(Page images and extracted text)
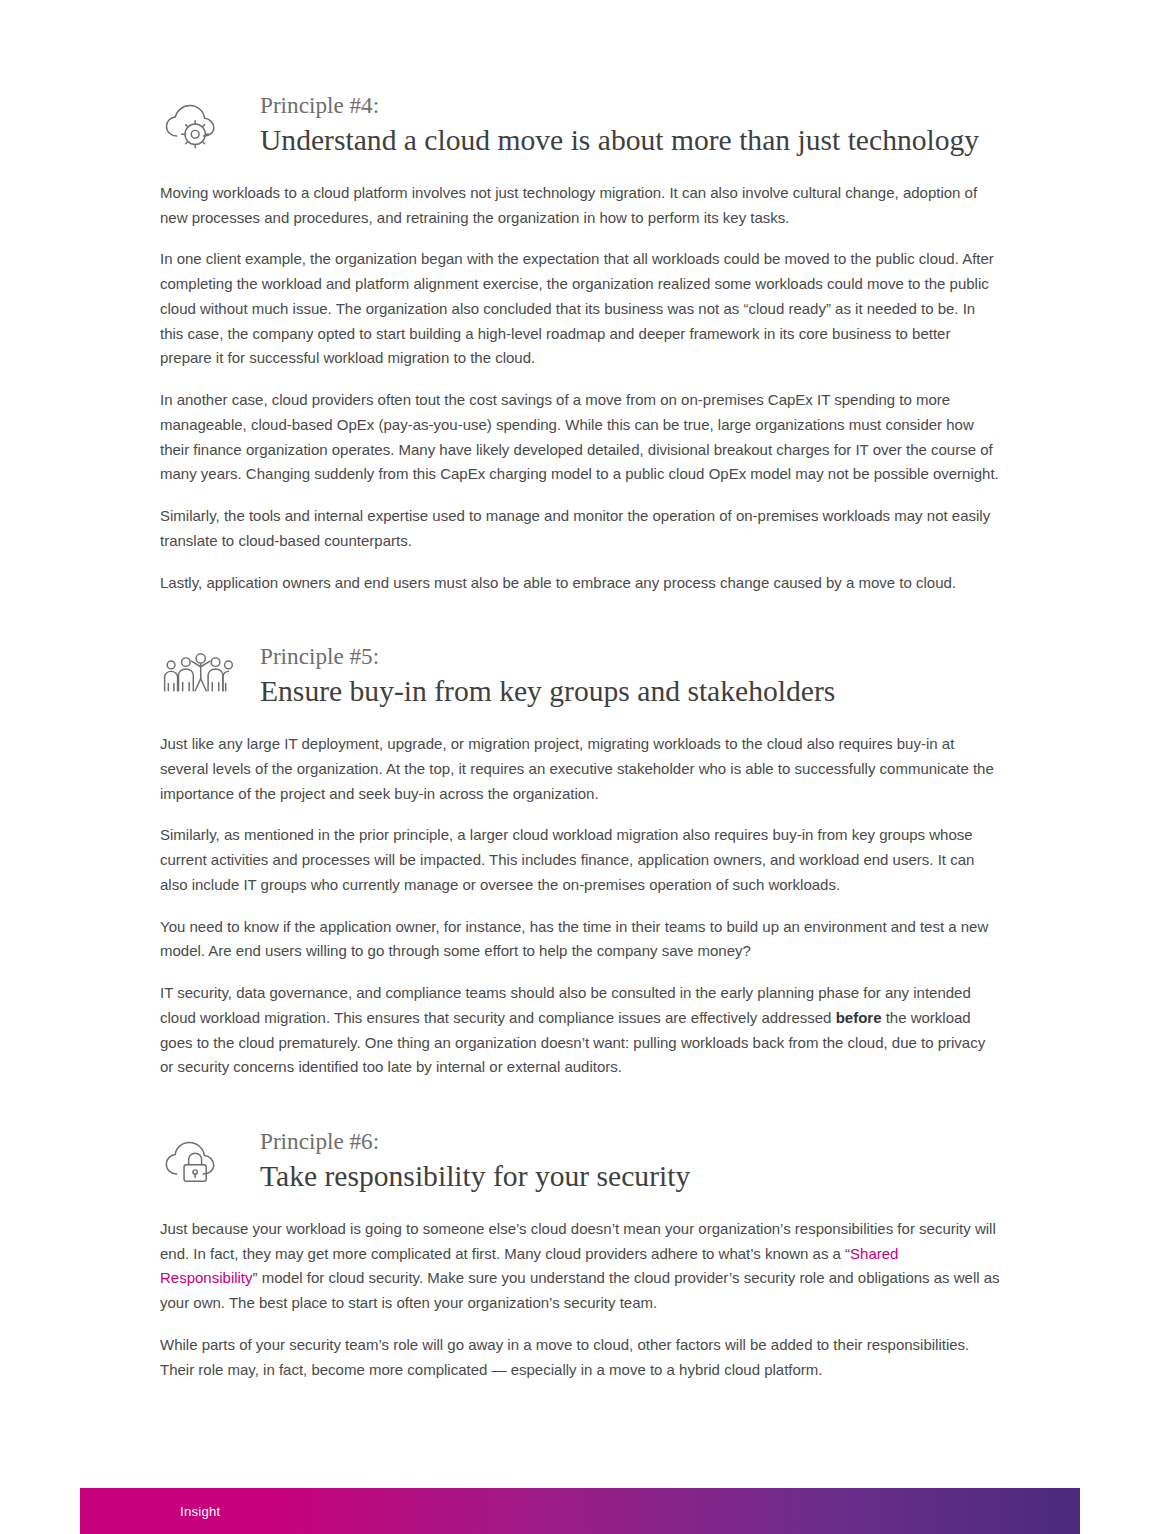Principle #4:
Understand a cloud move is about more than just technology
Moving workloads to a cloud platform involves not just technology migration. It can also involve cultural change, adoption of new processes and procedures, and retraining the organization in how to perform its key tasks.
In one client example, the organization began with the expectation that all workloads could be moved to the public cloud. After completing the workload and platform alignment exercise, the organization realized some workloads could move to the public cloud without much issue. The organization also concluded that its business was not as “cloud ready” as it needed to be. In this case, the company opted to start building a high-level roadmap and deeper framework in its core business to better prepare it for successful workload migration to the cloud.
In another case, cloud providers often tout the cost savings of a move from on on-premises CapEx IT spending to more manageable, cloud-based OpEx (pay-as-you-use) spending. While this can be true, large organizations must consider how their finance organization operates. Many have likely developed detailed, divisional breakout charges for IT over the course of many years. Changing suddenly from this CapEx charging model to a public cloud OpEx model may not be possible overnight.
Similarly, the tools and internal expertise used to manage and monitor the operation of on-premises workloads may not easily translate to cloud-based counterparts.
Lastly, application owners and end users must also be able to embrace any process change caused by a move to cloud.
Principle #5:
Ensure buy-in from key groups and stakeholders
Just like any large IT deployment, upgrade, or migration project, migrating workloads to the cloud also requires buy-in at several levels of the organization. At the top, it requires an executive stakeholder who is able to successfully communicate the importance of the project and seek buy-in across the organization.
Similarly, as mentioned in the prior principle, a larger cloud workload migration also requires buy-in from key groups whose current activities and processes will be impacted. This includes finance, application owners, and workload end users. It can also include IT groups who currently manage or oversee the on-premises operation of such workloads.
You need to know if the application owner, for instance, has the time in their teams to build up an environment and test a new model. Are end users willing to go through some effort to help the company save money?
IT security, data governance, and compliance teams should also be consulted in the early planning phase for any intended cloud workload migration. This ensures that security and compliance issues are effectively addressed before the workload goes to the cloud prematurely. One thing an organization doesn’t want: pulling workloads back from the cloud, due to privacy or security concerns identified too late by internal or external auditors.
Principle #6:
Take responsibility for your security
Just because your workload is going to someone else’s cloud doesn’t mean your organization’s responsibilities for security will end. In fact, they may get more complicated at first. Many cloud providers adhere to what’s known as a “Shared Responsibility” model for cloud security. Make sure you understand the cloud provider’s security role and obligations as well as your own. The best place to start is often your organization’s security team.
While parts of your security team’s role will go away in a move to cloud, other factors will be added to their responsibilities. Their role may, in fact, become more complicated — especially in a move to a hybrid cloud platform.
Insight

▶ **WORK REQUIRED**
Note every line of the entries in which "application" appears, and copy it down.

▶ **WRITTEN SOLUTION**
Lastly, application owners and end users must also be able to embrace any process change caused by a move to cloud.
Similarly, as mentioned in the prior principle, a larger cloud workload migration also requires buy-in from key groups whose current activities and processes will be impacted. This includes finance, application owners, and workload end users. It can also include IT groups who currently manage or oversee the on-premises operation of such workloads.
You need to know if the application owner, for instance, has the time in their teams to build up an environment and test a new model. Are end users willing to go through some effort to help the company save money?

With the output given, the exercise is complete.